• _Task description_: Duplicate the lines of the listing from the line with "This is a set" to the line with "0.085766, 0.314284, 0.551351]]", both included, and give only those lines.

(Stored records)
<<<<

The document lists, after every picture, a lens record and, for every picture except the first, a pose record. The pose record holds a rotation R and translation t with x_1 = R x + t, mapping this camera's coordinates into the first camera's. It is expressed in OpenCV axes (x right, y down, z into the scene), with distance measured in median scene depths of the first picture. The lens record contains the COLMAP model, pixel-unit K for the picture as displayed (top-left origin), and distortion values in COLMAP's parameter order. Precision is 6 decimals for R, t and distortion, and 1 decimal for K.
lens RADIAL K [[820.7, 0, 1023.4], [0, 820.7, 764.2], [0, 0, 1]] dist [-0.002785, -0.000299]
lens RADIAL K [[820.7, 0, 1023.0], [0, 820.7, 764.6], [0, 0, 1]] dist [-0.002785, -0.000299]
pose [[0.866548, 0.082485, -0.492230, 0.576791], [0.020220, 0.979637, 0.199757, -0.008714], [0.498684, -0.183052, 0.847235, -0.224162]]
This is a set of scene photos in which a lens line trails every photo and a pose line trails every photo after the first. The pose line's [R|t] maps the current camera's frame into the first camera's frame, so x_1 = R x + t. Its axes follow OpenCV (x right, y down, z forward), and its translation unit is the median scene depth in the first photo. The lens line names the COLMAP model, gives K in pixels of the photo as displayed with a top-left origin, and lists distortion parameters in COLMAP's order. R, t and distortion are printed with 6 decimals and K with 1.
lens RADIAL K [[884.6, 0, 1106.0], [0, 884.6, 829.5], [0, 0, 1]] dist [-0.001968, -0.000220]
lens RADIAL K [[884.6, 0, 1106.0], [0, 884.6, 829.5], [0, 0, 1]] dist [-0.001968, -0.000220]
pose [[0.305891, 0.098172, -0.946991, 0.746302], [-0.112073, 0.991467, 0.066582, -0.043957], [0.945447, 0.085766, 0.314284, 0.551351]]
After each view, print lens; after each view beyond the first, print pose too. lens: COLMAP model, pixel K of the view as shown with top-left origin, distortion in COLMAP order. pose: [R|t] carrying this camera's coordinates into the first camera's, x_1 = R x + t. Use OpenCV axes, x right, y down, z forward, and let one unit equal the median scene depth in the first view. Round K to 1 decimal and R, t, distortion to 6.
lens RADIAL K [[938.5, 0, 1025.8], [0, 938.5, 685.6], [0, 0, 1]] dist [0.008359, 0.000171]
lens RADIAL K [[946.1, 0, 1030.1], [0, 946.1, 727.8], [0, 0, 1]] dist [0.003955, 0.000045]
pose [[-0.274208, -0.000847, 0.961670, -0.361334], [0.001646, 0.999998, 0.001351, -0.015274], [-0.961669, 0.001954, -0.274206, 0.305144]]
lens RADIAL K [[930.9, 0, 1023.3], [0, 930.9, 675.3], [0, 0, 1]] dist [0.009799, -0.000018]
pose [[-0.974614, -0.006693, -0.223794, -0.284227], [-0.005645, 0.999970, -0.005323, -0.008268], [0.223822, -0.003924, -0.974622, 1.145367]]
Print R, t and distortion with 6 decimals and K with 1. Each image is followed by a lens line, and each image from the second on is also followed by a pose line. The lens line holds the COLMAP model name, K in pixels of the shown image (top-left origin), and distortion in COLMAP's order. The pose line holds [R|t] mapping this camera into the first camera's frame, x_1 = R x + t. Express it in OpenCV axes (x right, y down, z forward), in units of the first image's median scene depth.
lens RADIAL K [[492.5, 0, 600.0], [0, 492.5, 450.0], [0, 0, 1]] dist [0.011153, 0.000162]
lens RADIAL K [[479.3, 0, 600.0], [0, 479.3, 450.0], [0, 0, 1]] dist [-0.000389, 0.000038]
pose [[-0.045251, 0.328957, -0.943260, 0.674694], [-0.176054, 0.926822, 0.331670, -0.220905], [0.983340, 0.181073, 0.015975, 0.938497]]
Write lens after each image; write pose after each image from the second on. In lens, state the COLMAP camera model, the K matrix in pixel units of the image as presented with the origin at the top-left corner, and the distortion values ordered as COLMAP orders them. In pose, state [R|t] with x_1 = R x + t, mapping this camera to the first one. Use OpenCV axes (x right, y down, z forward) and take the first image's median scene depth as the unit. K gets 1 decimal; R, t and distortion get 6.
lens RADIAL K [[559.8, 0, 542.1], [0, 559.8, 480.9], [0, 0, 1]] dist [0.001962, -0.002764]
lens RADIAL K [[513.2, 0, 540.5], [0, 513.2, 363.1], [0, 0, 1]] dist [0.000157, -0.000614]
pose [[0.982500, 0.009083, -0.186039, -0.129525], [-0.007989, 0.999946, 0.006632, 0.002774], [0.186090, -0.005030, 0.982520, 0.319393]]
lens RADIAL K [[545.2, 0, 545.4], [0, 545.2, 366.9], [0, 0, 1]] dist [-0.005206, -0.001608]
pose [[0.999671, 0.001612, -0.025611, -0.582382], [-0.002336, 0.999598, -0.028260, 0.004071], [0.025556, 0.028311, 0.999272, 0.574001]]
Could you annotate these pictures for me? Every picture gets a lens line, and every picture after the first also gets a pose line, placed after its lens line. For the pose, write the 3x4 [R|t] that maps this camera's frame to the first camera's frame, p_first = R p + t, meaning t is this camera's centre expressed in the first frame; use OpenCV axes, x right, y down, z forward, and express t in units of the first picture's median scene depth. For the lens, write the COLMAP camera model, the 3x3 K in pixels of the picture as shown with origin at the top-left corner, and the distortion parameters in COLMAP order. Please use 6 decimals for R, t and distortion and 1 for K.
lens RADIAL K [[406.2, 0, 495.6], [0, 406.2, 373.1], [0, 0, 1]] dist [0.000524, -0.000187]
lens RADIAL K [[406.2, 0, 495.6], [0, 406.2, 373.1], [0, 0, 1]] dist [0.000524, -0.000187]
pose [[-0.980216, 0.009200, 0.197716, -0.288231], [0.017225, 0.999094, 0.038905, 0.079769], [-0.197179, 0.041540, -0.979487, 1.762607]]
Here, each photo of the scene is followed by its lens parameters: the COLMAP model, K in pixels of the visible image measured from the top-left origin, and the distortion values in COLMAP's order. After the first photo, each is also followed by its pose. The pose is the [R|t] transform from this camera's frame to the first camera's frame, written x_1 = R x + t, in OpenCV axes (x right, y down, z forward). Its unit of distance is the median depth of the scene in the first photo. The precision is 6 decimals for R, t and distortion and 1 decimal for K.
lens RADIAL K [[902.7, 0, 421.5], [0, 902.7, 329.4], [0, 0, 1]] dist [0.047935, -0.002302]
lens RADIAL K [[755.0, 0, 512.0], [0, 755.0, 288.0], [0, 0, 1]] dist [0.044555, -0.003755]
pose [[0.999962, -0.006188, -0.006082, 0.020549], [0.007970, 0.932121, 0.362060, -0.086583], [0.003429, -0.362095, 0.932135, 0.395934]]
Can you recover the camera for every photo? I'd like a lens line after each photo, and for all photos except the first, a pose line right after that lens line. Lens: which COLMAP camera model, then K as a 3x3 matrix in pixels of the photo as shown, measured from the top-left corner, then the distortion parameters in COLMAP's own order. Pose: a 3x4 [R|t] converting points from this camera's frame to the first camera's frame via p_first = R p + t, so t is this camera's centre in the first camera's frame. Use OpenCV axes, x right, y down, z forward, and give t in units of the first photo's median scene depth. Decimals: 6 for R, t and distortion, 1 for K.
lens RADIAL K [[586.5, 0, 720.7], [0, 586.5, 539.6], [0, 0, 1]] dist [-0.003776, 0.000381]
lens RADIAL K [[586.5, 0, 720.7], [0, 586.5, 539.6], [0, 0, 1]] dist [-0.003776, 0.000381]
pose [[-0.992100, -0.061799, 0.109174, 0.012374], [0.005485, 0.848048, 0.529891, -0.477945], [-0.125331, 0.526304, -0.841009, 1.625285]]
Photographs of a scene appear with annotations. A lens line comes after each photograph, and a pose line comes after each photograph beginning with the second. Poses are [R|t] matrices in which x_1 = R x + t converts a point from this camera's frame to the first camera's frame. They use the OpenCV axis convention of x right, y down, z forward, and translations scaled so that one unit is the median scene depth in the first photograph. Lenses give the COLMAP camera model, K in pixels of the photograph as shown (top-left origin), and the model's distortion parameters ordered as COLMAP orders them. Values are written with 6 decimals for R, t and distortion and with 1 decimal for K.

>>>>

• _Task result_:
This is a set of scene photos in which a lens line trails every photo and a pose line trails every photo after the first. The pose line's [R|t] maps the current camera's frame into the first camera's frame, so x_1 = R x + t. Its axes follow OpenCV (x right, y down, z forward), and its translation unit is the median scene depth in the first photo. The lens line names the COLMAP model, gives K in pixels of the photo as displayed with a top-left origin, and lists distortion parameters in COLMAP's order. R, t and distortion are printed with 6 decimals and K with 1.
lens RADIAL K [[884.6, 0, 1106.0], [0, 884.6, 829.5], [0, 0, 1]] dist [-0.001968, -0.000220]
lens RADIAL K [[884.6, 0, 1106.0], [0, 884.6, 829.5], [0, 0, 1]] dist [-0.001968, -0.000220]
pose [[0.305891, 0.098172, -0.946991, 0.746302], [-0.112073, 0.991467, 0.066582, -0.043957], [0.945447, 0.085766, 0.314284, 0.551351]]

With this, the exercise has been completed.